[Gluster-users] Inviting comments on my plans

Mon Nov 19 16:36:11 UTC 2012

On 11/19/2012 3:18 AM, Fernando Frediani (Qube) wrote:
> Hi,
>
> I agree with the comment about Fedora and wouldn't choose it a distribution, but if you are comfortable with it go ahead as I don't think this will be the major pain.
>
> RAID: I see where you are coming from to choose not have any RAID and I have thought myself before to do the same, mainly for performance reasons, but as mentioned how are you going to handle the drive swap ? If you think you can somehow automate it please share with us as I believe it is a major performance gain running the disks independently .

There will be no automation.  I'll have to do everything myself -- 
telling the RAID controller to make the disk available to the OS, 
putting a filesystem on it, re-adding it to gluster, etc.  Although 
drive failure is inevitable, I do not expect it to be a common occurrence.

> What you are willing to do with XFS+BRTFS I am not quiet sure it will work as you expect. Ideally you need to use snapshots from the Distributed Filesystem otherwise you might think you are getting a consistent copy of the data and you might not as you are not supposed to be reading/writing other than on the Gluster mount.

The filesystem will be mounted on /bricks/fsname, but gluster will be 
pointed at /bricks/fsname/volname.  I would put snapshots in 
/bricks/fsname/snapshots.  Gluster would never see the snapshot data.

> Performance: Simple and short - If you can compromise one disk per host AND choose to not go with independent disks(no RAID) go with RAID 5.
> As your system grows the reads and write should (in theory) be distributed across all bricks. If you have a disk failed you can easily replace it and even in a unlikely event that you lose two disks in a server and loose its data entirely you still have a copy of it in another place and can rebuild it with a bit of patience , so no data loss.
> Also we have had more than enough reports of bad performance in Gluster for all kinds of configurations (including RAID 10) so I don't think anyone should expect Gluster to perform that well, so using RAID 5, 6 or 10 underneath shouldn't make much difference and RAID 10 only would waste space. If you are storing bulk data (multimedia, images, big files) great, it will be streamed and sequential data and it should be ok and acceptable, but if you are storing things that do a lot of small IO or Virtual machines I'm not sure if Gluster is the best choice for you and you should think carefully about it.

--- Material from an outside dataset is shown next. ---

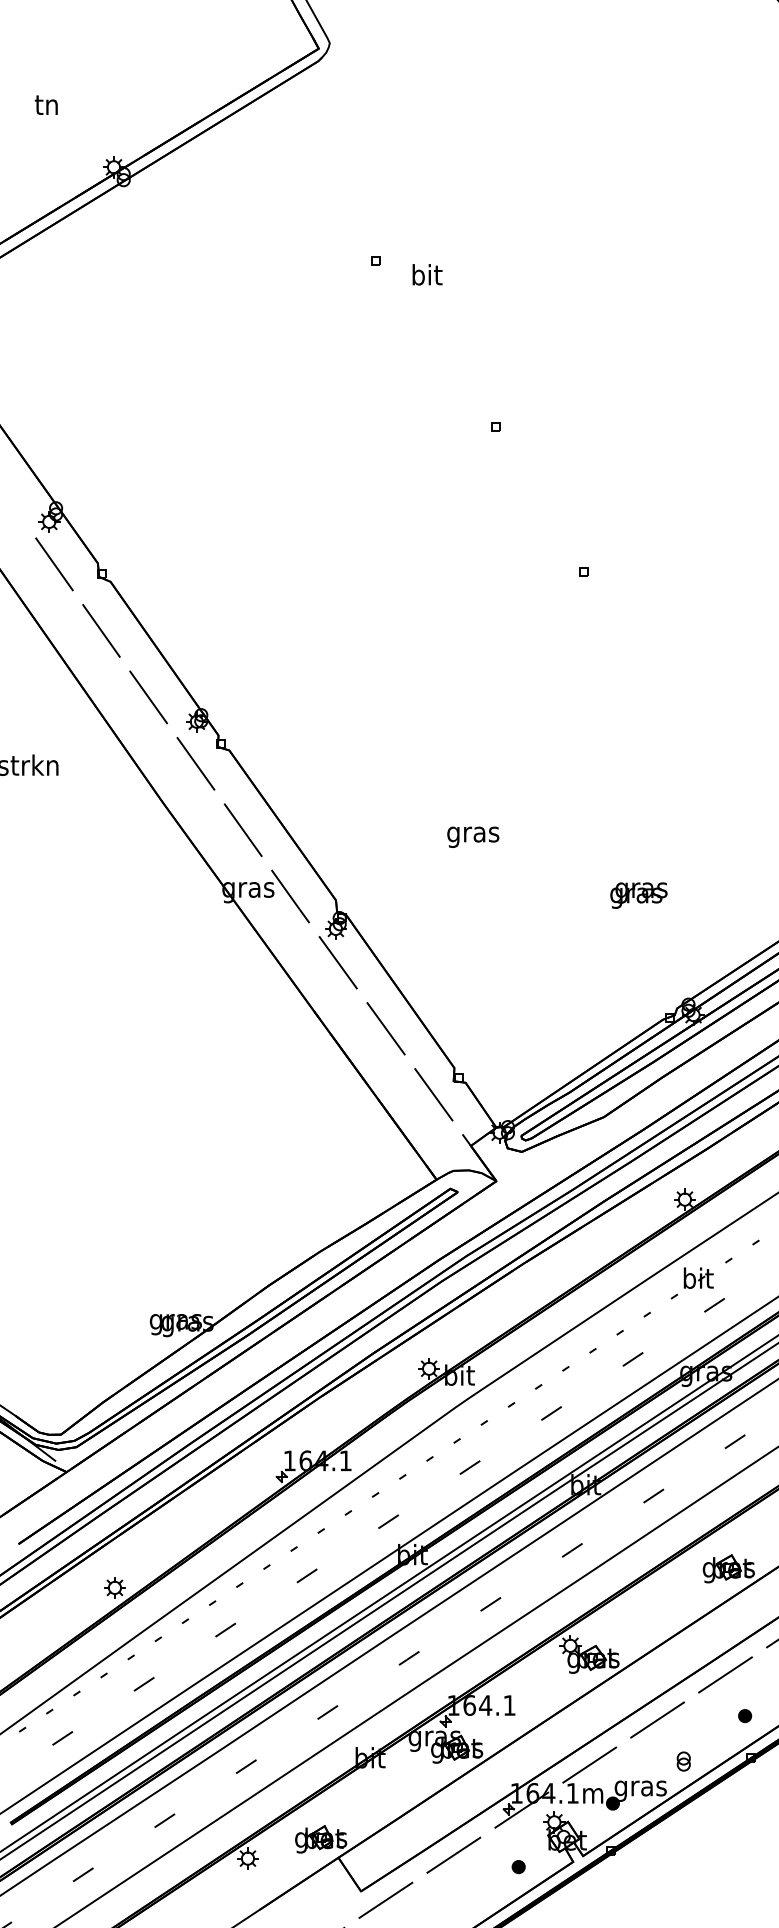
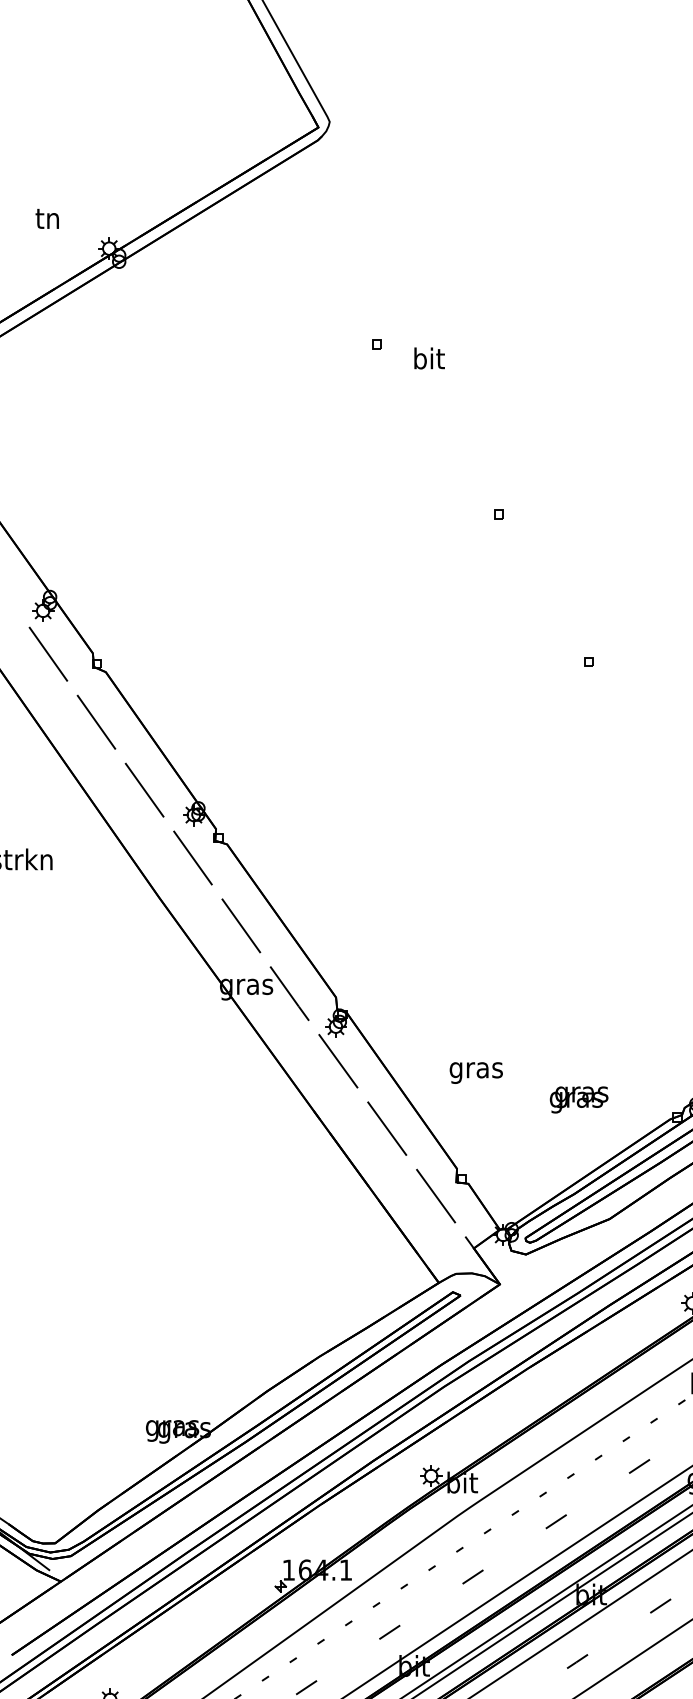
text: (45, 104) -> (46, 218), moved
text: (473, 836) -> (476, 1072), moved
text: (638, 895) -> (578, 1099), moved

A big problem that I would be facing if I went with RAID5 is that I 
won't initially have all drive bays populated.  The server has 12 drive 
bays.  If I populate 8 bays per server to start out, what happens when I 
need to fill in the other 4 bays?

If I make a new RAID5, then I have lost the capacity of another disk, 
and I have no option other than adding at least three drives at a time.  
I would not have the option of growing one disk at a time.  I can 
probably grow the existing RAID array, but that is a process that will 
literally take days, during which the entire array is in a fragile state 
with horrible performance. If others have experience with doing this on 
Dell hardware and have had consistently good luck with it, then my 
objection may be unfounded.

With individual disks instead of RAID, I can add one disk at a time to a 
server pair.

We will be storing photo, text, and video assets, currently about 80 
million of them, with most of them being photos.  Each asset consists of 
a main file and a handful of very small metadata files.  If it's a video 
asset, then we actually have several "main" files - different formats 
and bitrates.  We have a website that acts as a front end to all this data.

Because of other systems (MySQL and Solr), we normally do not need to 
access the storage until someone wishes to see a detail page for an 
individual asset, or download the asset.  We have plans to migrate the 
primary metadata access to another system with better performance, 
possibly a NoSQL database.  We will keep the metadata files around so we 
have the ability to rebuild the primary system, but the goal is to only 
access the storage when we are retrieving the asset for a user 
download.  The systems that process incoming data would obviously need 
to access the storage often.

Thanks,
Shawn